Start of RECORDED INFORMATION

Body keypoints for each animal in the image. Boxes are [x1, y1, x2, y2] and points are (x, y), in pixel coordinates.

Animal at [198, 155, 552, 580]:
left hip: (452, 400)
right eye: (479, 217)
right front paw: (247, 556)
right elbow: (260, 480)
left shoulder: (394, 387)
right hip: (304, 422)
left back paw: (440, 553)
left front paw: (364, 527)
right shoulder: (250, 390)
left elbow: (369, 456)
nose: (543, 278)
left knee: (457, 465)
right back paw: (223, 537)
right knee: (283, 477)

End of RECORDED INFORMATION
Start of RECORDED INFORMATION

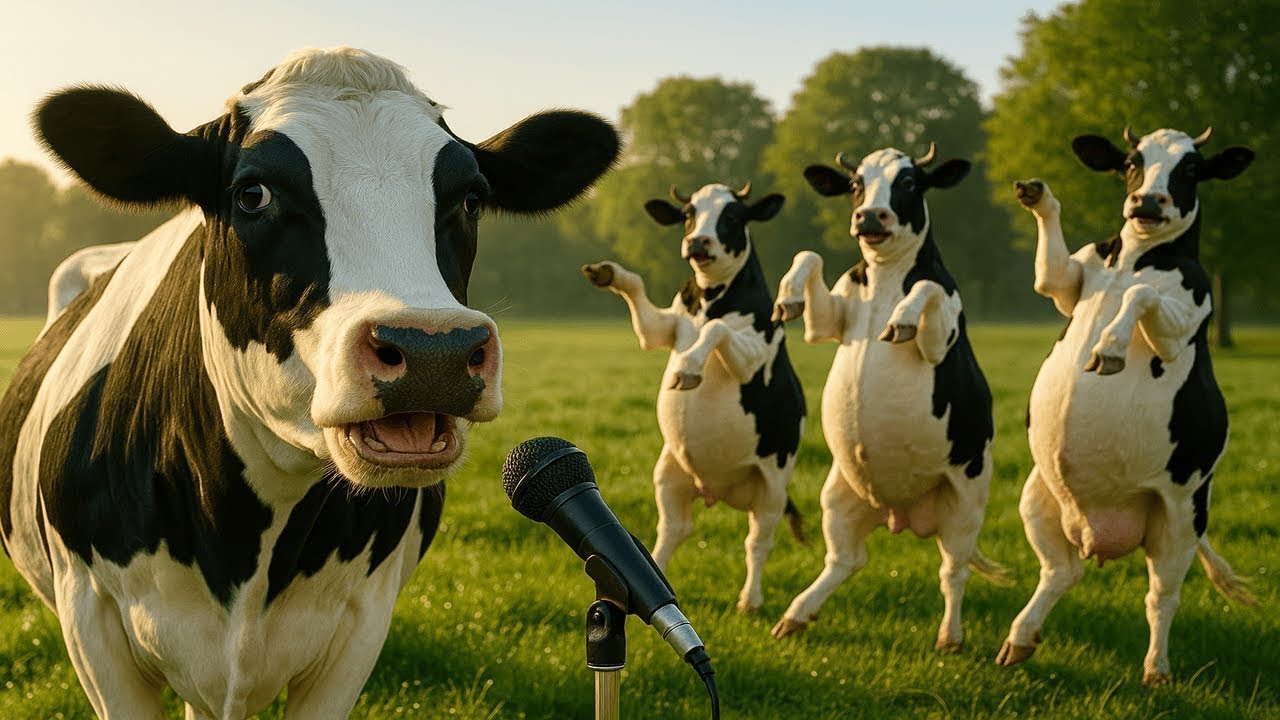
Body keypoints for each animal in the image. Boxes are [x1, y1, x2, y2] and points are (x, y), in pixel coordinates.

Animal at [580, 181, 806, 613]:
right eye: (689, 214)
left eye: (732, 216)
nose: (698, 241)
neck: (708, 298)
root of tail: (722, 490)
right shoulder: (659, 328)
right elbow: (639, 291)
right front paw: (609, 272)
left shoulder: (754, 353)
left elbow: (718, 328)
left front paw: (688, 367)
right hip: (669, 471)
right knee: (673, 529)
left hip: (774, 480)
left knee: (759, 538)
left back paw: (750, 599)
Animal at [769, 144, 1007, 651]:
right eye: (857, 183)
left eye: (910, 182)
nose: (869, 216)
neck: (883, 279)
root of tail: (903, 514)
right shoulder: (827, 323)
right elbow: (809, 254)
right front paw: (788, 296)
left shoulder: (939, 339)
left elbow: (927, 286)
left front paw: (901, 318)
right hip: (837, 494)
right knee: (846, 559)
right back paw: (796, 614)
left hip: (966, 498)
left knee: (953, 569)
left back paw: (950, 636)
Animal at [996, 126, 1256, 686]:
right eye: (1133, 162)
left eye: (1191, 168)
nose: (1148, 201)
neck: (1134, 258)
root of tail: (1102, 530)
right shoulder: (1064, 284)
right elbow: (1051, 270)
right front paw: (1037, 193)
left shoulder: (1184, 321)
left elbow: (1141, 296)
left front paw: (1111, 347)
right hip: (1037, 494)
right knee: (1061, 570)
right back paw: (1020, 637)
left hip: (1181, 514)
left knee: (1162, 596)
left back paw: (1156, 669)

End of RECORDED INFORMATION

### DESCRIPTION OF THE TASK:
Beginning with the line containing "nose: (698, 241)" in the material above, copy every line exactly until you have copied the line containing "left front paw: (901, 318)".

### SOLUTION BELOW:
nose: (698, 241)
neck: (708, 298)
root of tail: (722, 490)
right shoulder: (659, 328)
right elbow: (639, 291)
right front paw: (609, 272)
left shoulder: (754, 353)
left elbow: (718, 328)
left front paw: (688, 367)
right hip: (669, 471)
right knee: (673, 529)
left hip: (774, 480)
left knee: (759, 538)
left back paw: (750, 599)
Animal at [769, 144, 1007, 651]:
right eye: (857, 183)
left eye: (910, 182)
nose: (869, 216)
neck: (883, 279)
root of tail: (903, 514)
right shoulder: (827, 323)
right elbow: (809, 254)
right front paw: (788, 296)
left shoulder: (939, 339)
left elbow: (927, 286)
left front paw: (901, 318)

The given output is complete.